>>>

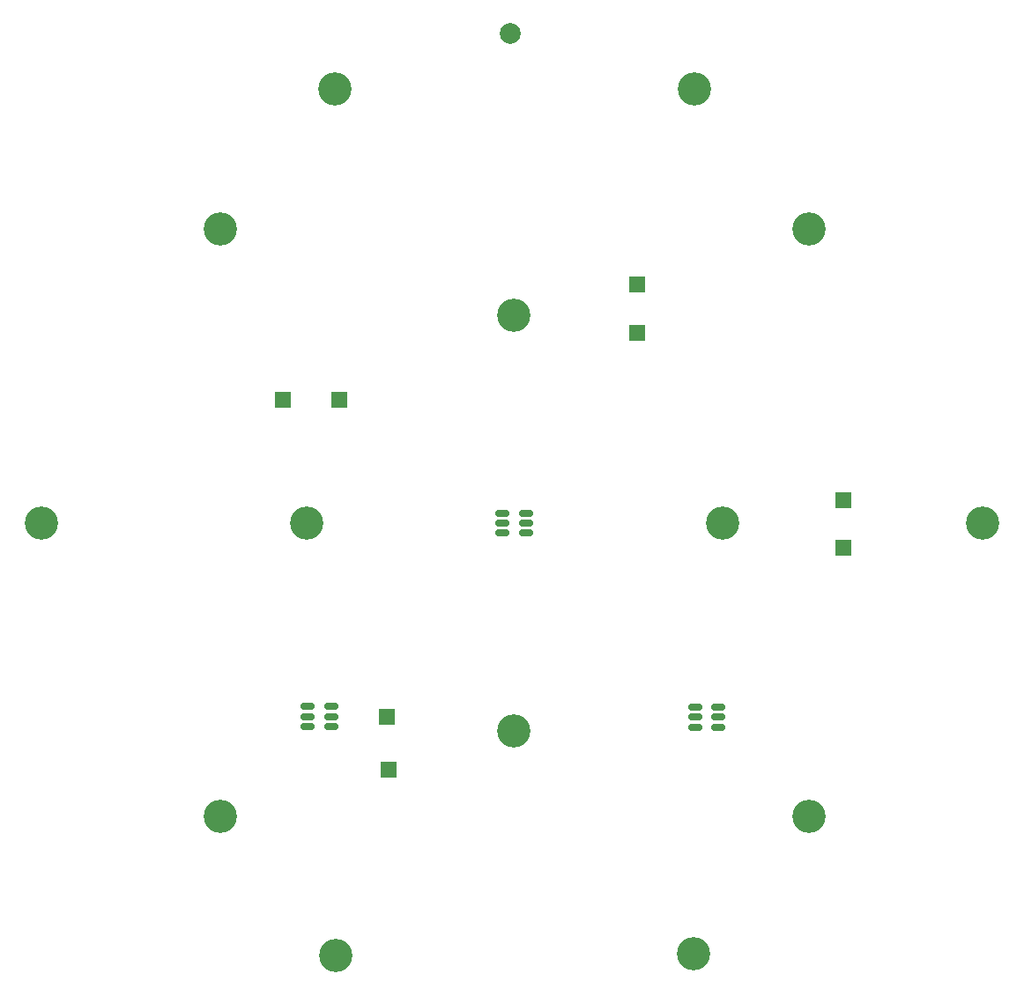
<source format=gts>
%TF.GenerationSoftware,KiCad,Pcbnew,7.0.9*%
%TF.CreationDate,2024-01-26T12:36:02+01:00*%
%TF.ProjectId,maglev26,6d61676c-6576-4323-962e-6b696361645f,1.0*%
%TF.SameCoordinates,Original*%
%TF.FileFunction,Soldermask,Top*%
%TF.FilePolarity,Negative*%
%FSLAX46Y46*%
G04 Gerber Fmt 4.6, Leading zero omitted, Abs format (unit mm)*
G04 Created by KiCad (PCBNEW 7.0.9) date 2024-01-26 12:36:02*
%MOMM*%
%LPD*%
G01*
G04 APERTURE LIST*
G04 Aperture macros list*
%AMRoundRect*
0 Rectangle with rounded corners*
0 $1 Rounding radius*
0 $2 $3 $4 $5 $6 $7 $8 $9 X,Y pos of 4 corners*
0 Add a 4 corners polygon primitive as box body*
4,1,4,$2,$3,$4,$5,$6,$7,$8,$9,$2,$3,0*
0 Add four circle primitives for the rounded corners*
1,1,$1+$1,$2,$3*
1,1,$1+$1,$4,$5*
1,1,$1+$1,$6,$7*
1,1,$1+$1,$8,$9*
0 Add four rect primitives between the rounded corners*
20,1,$1+$1,$2,$3,$4,$5,0*
20,1,$1+$1,$4,$5,$6,$7,0*
20,1,$1+$1,$6,$7,$8,$9,0*
20,1,$1+$1,$8,$9,$2,$3,0*%
G04 Aperture macros list end*
%ADD10C,10.000000*%
%ADD11R,1.500000X1.500000*%
%ADD12RoundRect,0.150000X-0.512500X-0.150000X0.512500X-0.150000X0.512500X0.150000X-0.512500X0.150000X0*%
%ADD13C,3.200000*%
%ADD14C,2.000000*%
G04 APERTURE END LIST*
D10*
D11*
X134112000Y-122936000D03*
X124000000Y-87440400D03*
X177800000Y-97028000D03*
D12*
X126370500Y-116906000D03*
X126370500Y-117856000D03*
X126370500Y-118806000D03*
X128645500Y-118806000D03*
X128645500Y-117856000D03*
X128645500Y-116906000D03*
X163576000Y-116972000D03*
X163576000Y-117922000D03*
X163576000Y-118872000D03*
X165851000Y-118872000D03*
X165851000Y-117922000D03*
X165851000Y-116972000D03*
D11*
X177800000Y-101600000D03*
X158000000Y-76340400D03*
X134000000Y-117856000D03*
X158000000Y-80940400D03*
X129400000Y-87440400D03*
D12*
X145063640Y-98300000D03*
X145063640Y-99250000D03*
X145063640Y-100200000D03*
X147338640Y-100200000D03*
X147338640Y-99250000D03*
X147338640Y-98300000D03*
D13*
X129077025Y-140852859D03*
X126250000Y-99250000D03*
X100750000Y-99250000D03*
X118000000Y-71000000D03*
X146208951Y-79245847D03*
X191250000Y-99250000D03*
X174500000Y-127500000D03*
X166250000Y-99250000D03*
D14*
X145800000Y-52200000D03*
D13*
X129000000Y-57500000D03*
X163412036Y-140678157D03*
X146198475Y-119261890D03*
X174500000Y-71000000D03*
X163500000Y-57500000D03*
X118000000Y-127500000D03*
M02*

</source>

<<<

▶ _Exercise prompt_: Lines that contain "KiCad" should be pulled from the entries above and reported.

▶ _Task answer_:
%TF.GenerationSoftware,KiCad,Pcbnew,7.0.9*%
G04 Created by KiCad (PCBNEW 7.0.9) date 2024-01-26 12:36:02*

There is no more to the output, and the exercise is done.